What is expected: Pull out every line from the entries below that contains the word "porque", and note that case counts.

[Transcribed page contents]

⁂

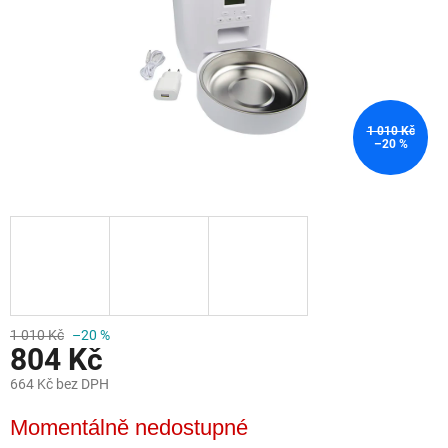
1 010 Kč
–20 %
1 010 Kč
–20 %
804 Kč
664 Kč bez DPH
Měrná
Momentálně nedostupné
cena:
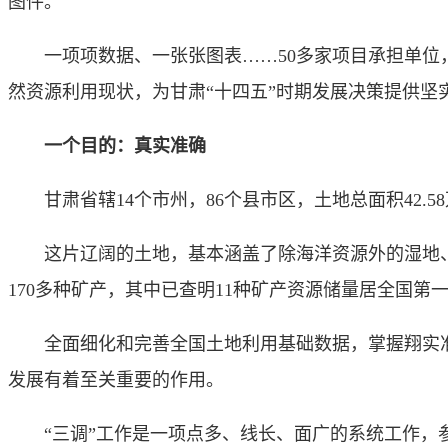
图件。
一项项数据、一张张图表……50多家项目承担单位，6
然资源利用现状，为甘肃“十四五”时期发展决策提供坚
一个目的：真实准确
甘肃省辖14个市州，86个县市区，土地总面积42.58
这片辽阔的土地，基本涵盖了除海洋资源外的湿地、
170多种矿产，其中已查明11种矿产资源储量居全国第
全面细化和完善全国土地利用基础数据，掌握翔实准
发展有着至关重要的作用。
“三调”工作是一项点多、线长、面广的系统工作，参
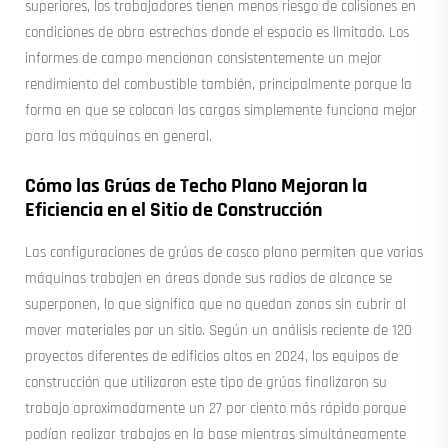
superiores, los trabajadores tienen menos riesgo de colisiones en
condiciones de obra estrechas donde el espacio es limitado. Los
informes de campo mencionan consistentemente un mejor
rendimiento del combustible también, principalmente porque la
forma en que se colocan las cargas simplemente funciona mejor
para las máquinas en general.
Cómo las Grúas de Techo Plano Mejoran la
Eficiencia en el Sitio de Construcción
Las configuraciones de grúas de casco plano permiten que varias
máquinas trabajen en áreas donde sus radios de alcance se
superponen, lo que significa que no quedan zonas sin cubrir al
mover materiales por un sitio. Según un análisis reciente de 120
proyectos diferentes de edificios altos en 2024, los equipos de
construcción que utilizaron este tipo de grúas finalizaron su
trabajo aproximadamente un 27 por ciento más rápido porque
podían realizar trabajos en la base mientras simultáneamente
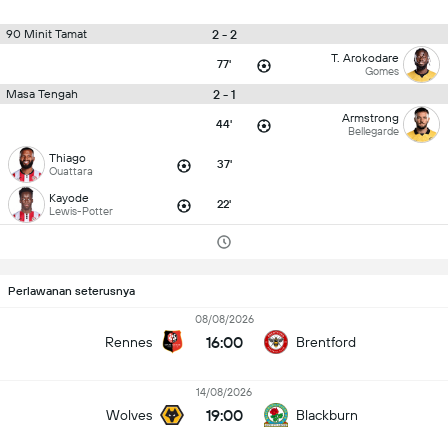
2 - 2
90 Minit Tamat
T. Arokodare
77'
Gomes
2 - 1
Masa Tengah
Armstrong
44'
Bellegarde
Thiago
37'
Ouattara
Kayode
22'
Lewis-Potter
Perlawanan seterusnya
08/08/2026
16:00
Rennes
Brentford
14/08/2026
19:00
Wolves
Blackburn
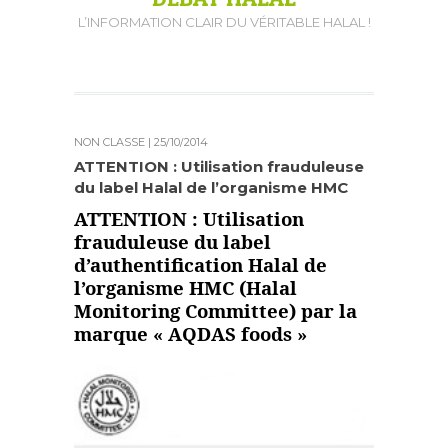
L’INFORMATION CLAIR DU VÉRITABLE HALAL !
NON CLASSÉ
| 25/10/2014
ATTENTION : Utilisation frauduleuse
du label Halal de l’organisme HMC
ATTENTION : Utilisation
frauduleuse du label
d’authentification Halal de
l’organisme HMC (Halal
Monitoring Committee) par la
marque « AQDAS foods »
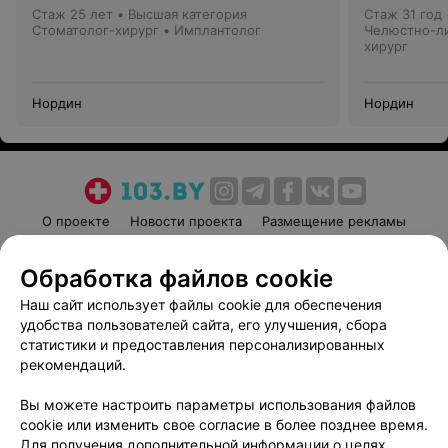
Стаж 25 лет
•
Высшая категория
Стаж 31 год
Стоматолог-хирург • Имплантолог
Челюстно-ли
хирург
Нордин
Нордин
О проекте
Новости проекта
Размещение рекламы
Медицинский маркетинг
Публичный договор
Обработка файлов cookie
Пользовательское соглашение
Способы оплаты
Наш сайт использует файлы cookie для обеспечения
Вакансии
Партнеры
удобства пользователей сайта, его улучшения, сбора
Написать руководителю 103.by
статистики и предоставления персонализированных
Написать в поддержку
рекомендаций.
Персональные настройки cookie
Вы можете настроить параметры использования файлов
Обработка персональных данных
cookie или изменить свое согласие в более позднее время.
Для получения дополнительной информации о целях,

⁂

Answer to the exercise:
rendimiento del combustible también, principalmente porque la
trabajo aproximadamente un 27 por ciento más rápido porque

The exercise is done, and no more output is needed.